Пять хорошо вооружённых всадников – сила, способная дать хороший отпор. Да и после того, как благодаря стараниям двух столичных сыщиков шайка того же Сапежского была разбита в пух и прах, прочие разбойники попритихли и носа не показывали.
Тут мысли воеводы вернулись к посаженному под арест Петру Елисееву. Вроде нехорошо получилось: не будь того, ещё неизвестно чем бы закончилось противостояние с главарём шайки. Но… коль удосужился вляпаться в дело об убийстве, к тому же наследил преизрядно… По всему выходит: сам виноват. А раз так – совесть Фёдора Прокопича чиста. Что мог, сделал: дал второму сыщику, пусть и мальчишке, но всё одно смекалистому, цельные сутки на установление истины. Окажись на месте воеводы кто-то иной, вряд ли бы и на это сподобился. Князя прирезать – не девку обрюхатить. Тут башкой отвечать надо.
К тому же как удобно всё получилось! Мешались ему под ногами петербургские гости. Фёдор Прокопич знал, что у Сапежского есть ухоронки, а в них и злата, и серебра на долгую жизнь всей фамилии хватит.
Воевода пообещал тому устроить так, чтобы живота не лишили, разбойник и клюнул. Согласился показать место.
Дальше у Фёдора Прокопича всё было продумано. Не хочется делиться с казной. А коль не хочется, так и не надо. Потому и взял с собой только доверенных людишек. Спрятанные сокровища найдут, воевода поделится с ними долей малой. А Сапежского пристрелят. Дескать, чуть не убёг, насилу справились.

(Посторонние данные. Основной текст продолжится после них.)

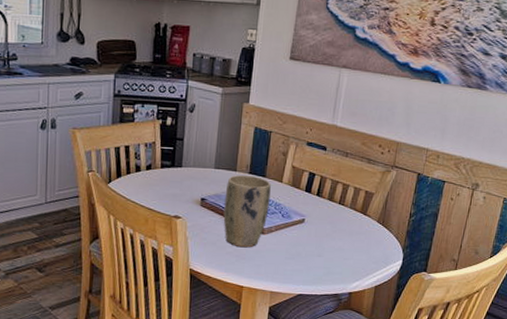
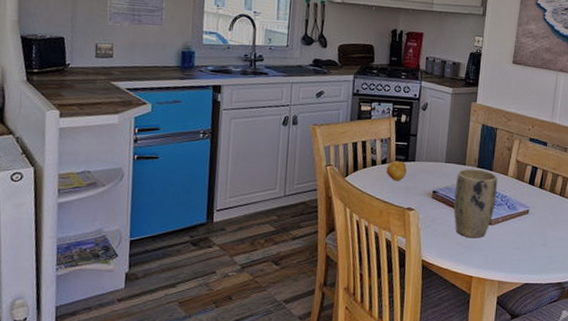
fruit: none [151,166,173,188] -> present [386,160,407,181]

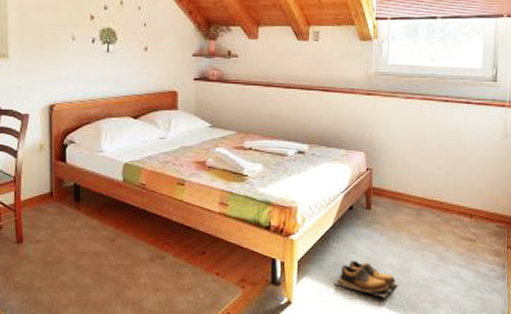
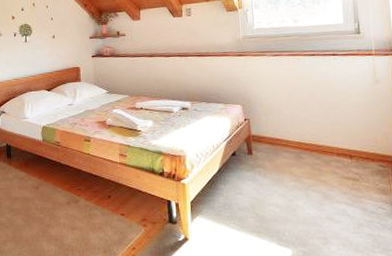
shoes: present [333,260,399,298] -> none [225,200,287,235]

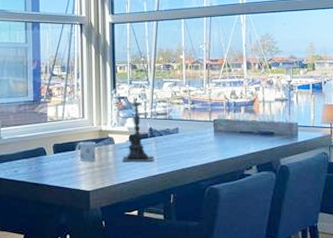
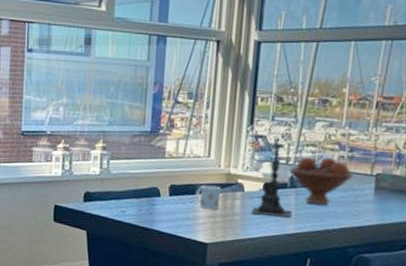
fruit bowl: none [147,110,198,149] -> present [288,157,354,206]

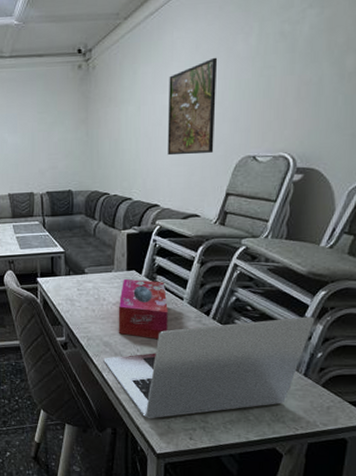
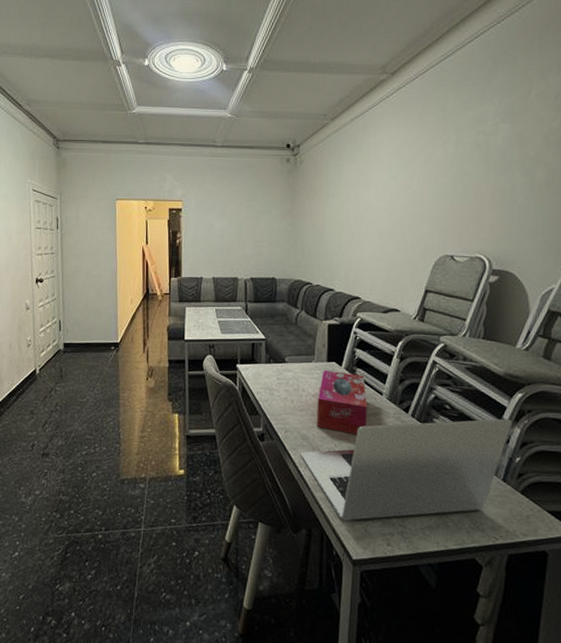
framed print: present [167,57,218,156] -> none [369,161,418,250]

Судите сами: сыщики при таких раскладах лишние. Один вред от них и беспокойство. Пущай другим занимаются. Один о своей судьбе думает, а второй по городу рыщет, чтобы братцу своему помочь. Не до Сапежского им. А показания, что настоятеля он убил, разбойник уже дал, на то протокольный лист имеется. Ни один судейский крючок не придерётся.